**Your task**
Print the records below exactly. Omit every picture.

----

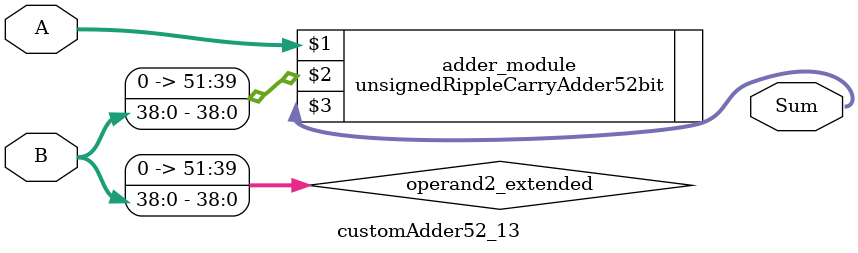
<source format=v>
module customAdder52_13(
                        input [51 : 0] A,
                        input [38 : 0] B,
                        
                        output [52 : 0] Sum
                );

        wire [51 : 0] operand2_extended;
        
        assign operand2_extended =  {13'b0, B};
        
        unsignedRippleCarryAdder52bit adder_module(
            A,
            operand2_extended,
            Sum
        );
        
        endmodule
        
</source>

----

**Written reply**
<source format=v>
module customAdder52_13(
                        input [51 : 0] A,
                        input [38 : 0] B,
                        
                        output [52 : 0] Sum
                );

        wire [51 : 0] operand2_extended;
        
        assign operand2_extended =  {13'b0, B};
        
        unsignedRippleCarryAdder52bit adder_module(
            A,
            operand2_extended,
            Sum
        );
        
        endmodule
        
</source>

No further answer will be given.